We propose a dynamic, Agentic AI framework that intelligently routes tasks within a MAS to the best-suited LLM from a diverse, heterogeneous pool.
Core Innovation: An LLM-powered orchestrator agent that uses real-time performance data to make intelligent LLM selection decisions, automating the process identified as a manual gap in prior research (e.g., the X-MAS paper).
We extended the existing X-MAS-Bench with new domains and comprehensive metrics to thoroughly evaluate LLM performance.
| Domain | Number of Queries | Status |
|---|---|---|
| Coding | 3,495 | Original |
| Finance | 2,120 | Original |
| General-Knowledge | 2,919 | New |
| Law | 208 | New |
| Mathematics | 1,792 | Original |
| Medical | 2,550 | Original |
| Research | 43 | New |
| Science | 2,349 | Original |
Total Evaluations: ~2.09 million (query × function × model), surpassing the original benchmark.
Tracked Metrics: Accuracy, Latency, Peak Memory, Prompt/Completion Tokens, and Throughput.
An intelligent agent (built with LangGraph) that decides which LLM to assign to a given task based on:
- Task Domain/Sub-domain (e.g., "Medical", "Python Coding")
- Performance Metrics (Accuracy, Latency, Cost)
- Resource Constraints (e.g., available memory on an edge device)
The MCP server acts as the central knowledge base for the orchestrator, hosting a detailed score matrix of LLM performance across all domains and metrics.
- Analogy: MCP is like USB-C for LLMs—a standard protocol for connecting models to data and tools.
- Function: The orchestrator agent queries the MCP server via tool calls to access the latest performance data before making a selection.
- Receive Input: The MAS receives a user query.
- Query MCP: The orchestrator agent queries the MCP server for available domains and LLM performance data.
- Domain Mapping: The query is mapped to its relevant domain and sub-domain.
- Score Calculation: A weighted score is computed for each candidate LLM based on task priorities (e.g., high accuracy vs. low latency).
- LLM Selection & Assignment: The optimal LLM is selected and assigned to the agent responsible for the task.
- Response: The result is returned through the MAS pipeline.

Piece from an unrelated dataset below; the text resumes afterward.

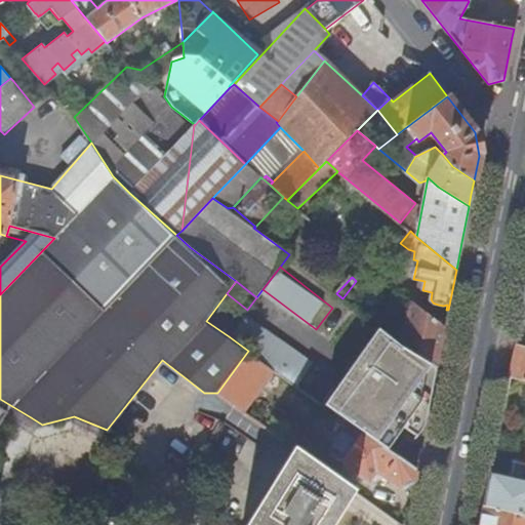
[(405,295),(392,316),(407,323),(413,303),(405,295)]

The dynamic selector seamlessly integrates into existing MAS topologies (e.g., X-MAS-Proto), intercepting tasks and assigning the best LLM for each step in a pipeline (Planning → QA → Revision → Aggregation → Evaluation).

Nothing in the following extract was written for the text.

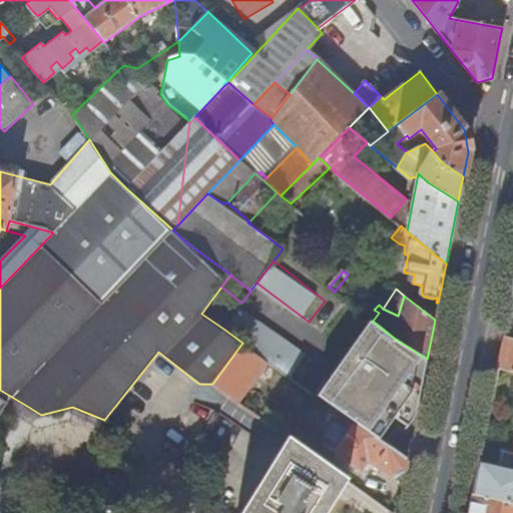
[(238,307),(223,329),(242,343),(269,362),(290,377),(306,354),(238,307)]
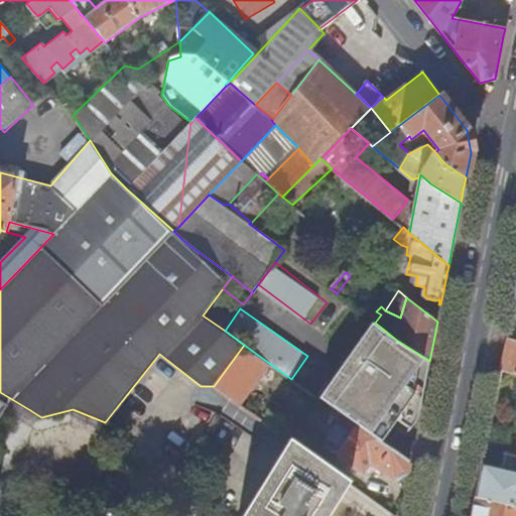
[(380,327),(327,404),(360,427),(385,444),(402,420),(416,430),(422,401),(429,361),(396,340),(380,327)]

| Feature | Agentic AI (Our Approach) | Multi-Armed Bandits (MAB) |
|---|---|---|
| Decision Process | Interpretable, reasoning-based | Statistical, black-box |
| Flexibility | High; can incorporate complex constraints (e.g., cost, memory) | Medium; primarily optimizes for a single reward metric |
| Adaptability | Excels in dynamic environments with new tasks/domains | Slower to adapt to completely new contexts |
| Initialization | Can leverage pre-existing benchmark data (warm-start) | Requires a cold-start or exploration phase |
- Completed: Implementation of the Agentic AI orchestrator, conceptual comparison with MAB approaches, and extension of the benchmark suite.
- Initial Results: Demonstrates superior adaptability and interpretability in dynamic task environments.
- Future Work:
- Automated LLM discovery and onboarding.
- Enhanced explainability for the orchestrator's decisions.
- Training specialized MAS-specific agents.
- Deployment and testing on edge devices (e.g., smartphones, Raspberry Pis).
This work builds upon and extends the foundational research presented in the X-MAS paper. It also leverages the open standard Model Context Protocol (MCP).
For related advancements, please see:
- [X-MAS Paper] (Link to be added)
- MCP Universe: Evaluating LLMs with Real-World MCP Servers - Salesforce AI Research
- Reinforcement Learning for dynamic agent assignment.
- Projects on deploying LLMs/SLMs to edge devices.
This project is licensed under the MIT License - see the LICENSE file for details.
Developed as part of an AI Research Internship at Ericsson Research.
Disclaimer: This project is a research prototype. The code and models are intended for experimental use. Unauthorized use or reproduction is prohibited.